START Text passage

From: Honnappa Nagarahalli <honnappa.nagarahalli@arm.com>

Add performance tests for RCU integration. The performance
difference with and without RCU integration is very small
(~1% to ~2%) on both Arm and x86 platforms.

Signed-off-by: Honnappa Nagarahalli <honnappa.nagarahalli@arm.com>
Reviewed-by: Ruifeng Wang <ruifeng.wang@arm.com>
---
 app/test/test_lpm_perf.c | 492 ++++++++++++++++++++++++++++++++++++++-
 1 file changed, 489 insertions(+), 3 deletions(-)

diff --git a/app/test/test_lpm_perf.c b/app/test/test_lpm_perf.c
index 489719c40..dfe186426 100644
--- a/app/test/test_lpm_perf.c
+++ b/app/test/test_lpm_perf.c
@@ -1,5 +1,6 @@
 /* SPDX-License-Identifier: BSD-3-Clause
  * Copyright(c) 2010-2014 Intel Corporation
+ * Copyright(c) 2020 Arm Limited
  */
 
 #include <stdio.h>
@@ -10,12 +11,27 @@
 #include <rte_cycles.h>
 #include <rte_random.h>
 #include <rte_branch_prediction.h>
+#include <rte_malloc.h>
 #include <rte_ip.h>
 #include <rte_lpm.h>
 
 #include "test.h"
 #include "test_xmmt_ops.h"
 
+struct rte_lpm *lpm;
+static struct rte_rcu_qsbr *rv;
+static volatile uint8_t writer_done;
+static volatile uint32_t thr_id;
+static uint64_t gwrite_cycles;
+static uint64_t gwrites;
+/* LPM APIs are not thread safe, use mutex to provide thread safety */
+static pthread_mutex_t lpm_mutex = PTHREAD_MUTEX_INITIALIZER;
+
+/* Report quiescent state interval every 1024 lookups. Larger critical
+ * sections in reader will result in writer polling multiple times.
+ */
+#define QSBR_REPORTING_INTERVAL 1024
+
 #define TEST_LPM_ASSERT(cond) do {                                            \
 	if (!(cond)) {                                                        \
 		printf("Error at line %d: \n", __LINE__);                     \
@@ -24,6 +40,7 @@
 } while(0)

END Text passage
START Given entries

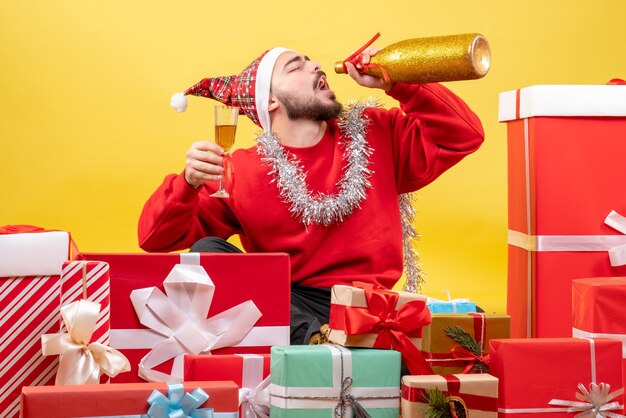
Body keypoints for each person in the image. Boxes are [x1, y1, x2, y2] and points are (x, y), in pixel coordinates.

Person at [138, 45, 485, 346]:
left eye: (310, 61)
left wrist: (401, 85)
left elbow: (464, 135)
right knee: (207, 253)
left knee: (473, 331)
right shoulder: (238, 170)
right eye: (296, 66)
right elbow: (154, 238)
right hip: (291, 306)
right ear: (270, 99)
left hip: (372, 303)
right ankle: (317, 344)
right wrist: (187, 182)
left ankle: (349, 347)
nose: (315, 66)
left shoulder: (376, 131)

END Given entries

(Try it)
Please explain, in one to three sentences, why the RCU performance-test patch declares the mutex lpm_mutex. The listing comes from a separate source.

(Written response)
The patch declares lpm_mutex because the LPM APIs are not thread safe. The mutex is used to provide that thread safety.